Task details | The lines to copy from the listing below are those that contain the string "subject".

--- Listed entries ---

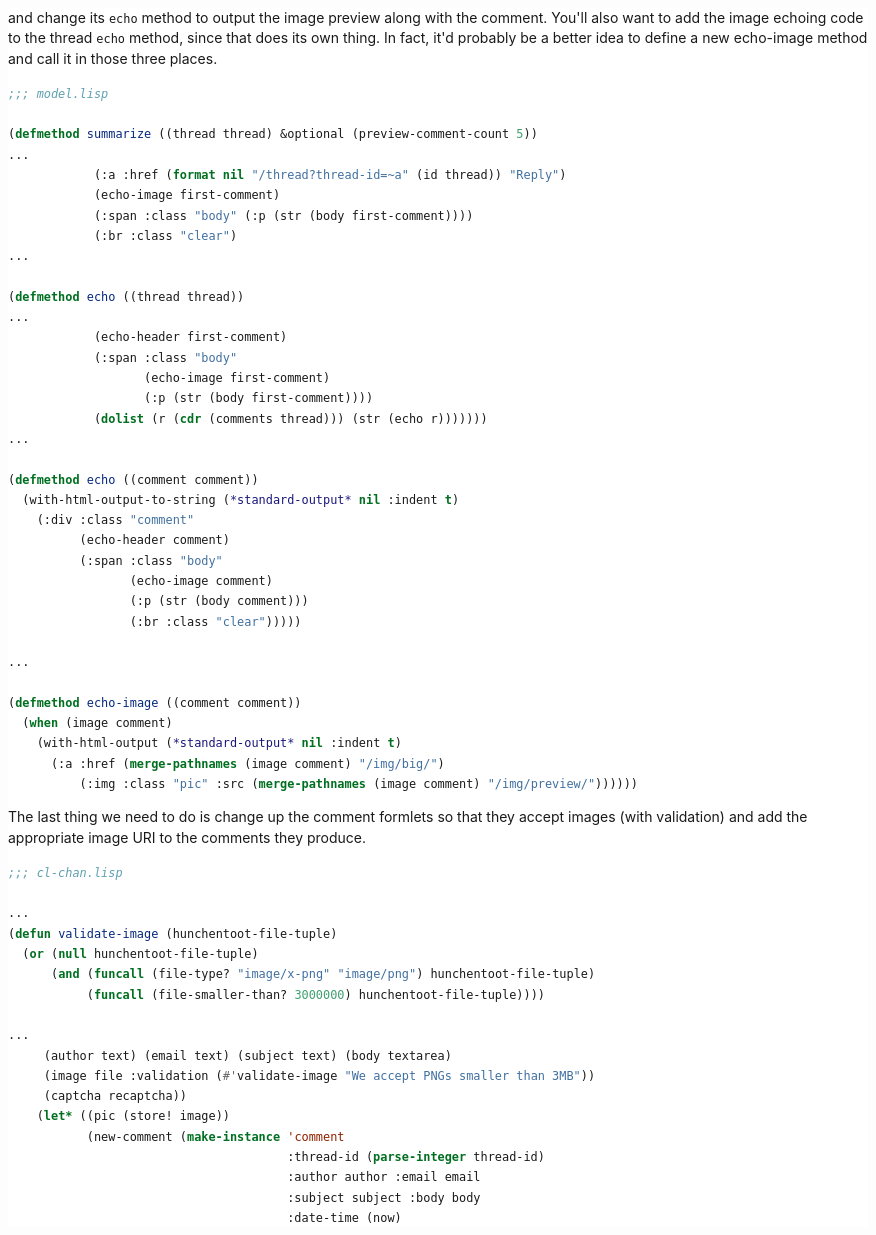 </div>

and change its `echo` method to output the image preview along with the comment. You'll also want to add the image echoing code to the thread `echo` method, since that does its own thing. In fact, it'd probably be a better idea to define a new echo-image method and call it in those three places.

```lisp
;;; model.lisp

(defmethod summarize ((thread thread) &optional (preview-comment-count 5))
...
            (:a :href (format nil "/thread?thread-id=~a" (id thread)) "Reply")
            (echo-image first-comment)
            (:span :class "body" (:p (str (body first-comment))))
            (:br :class "clear")
...

(defmethod echo ((thread thread))
...
            (echo-header first-comment)
            (:span :class "body" 
                   (echo-image first-comment)
                   (:p (str (body first-comment))))
            (dolist (r (cdr (comments thread))) (str (echo r)))))))
...

(defmethod echo ((comment comment))
  (with-html-output-to-string (*standard-output* nil :indent t)
    (:div :class "comment"
          (echo-header comment)
          (:span :class "body" 
                 (echo-image comment)
                 (:p (str (body comment)))
                 (:br :class "clear")))))

...

(defmethod echo-image ((comment comment))
  (when (image comment) 
    (with-html-output (*standard-output* nil :indent t)
      (:a :href (merge-pathnames (image comment) "/img/big/") 
          (:img :class "pic" :src (merge-pathnames (image comment) "/img/preview/"))))))
```

The last thing we need to do is change up the comment formlets so that they accept images (with validation) and add the appropriate image URI to the comments they produce.

```lisp
;;; cl-chan.lisp

...
(defun validate-image (hunchentoot-file-tuple)
  (or (null hunchentoot-file-tuple)
      (and (funcall (file-type? "image/x-png" "image/png") hunchentoot-file-tuple)
           (funcall (file-smaller-than? 3000000) hunchentoot-file-tuple))))

...
     (author text) (email text) (subject text) (body textarea) 
     (image file :validation (#'validate-image "We accept PNGs smaller than 3MB"))
     (captcha recaptcha))
    (let* ((pic (store! image))
           (new-comment (make-instance 'comment
                                       :thread-id (parse-integer thread-id)
                                       :author author :email email 
                                       :subject subject :body body
                                       :date-time (now)
```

---

Output of the exercise |
     (author text) (email text) (subject text) (body textarea) 
                                       :subject subject :body body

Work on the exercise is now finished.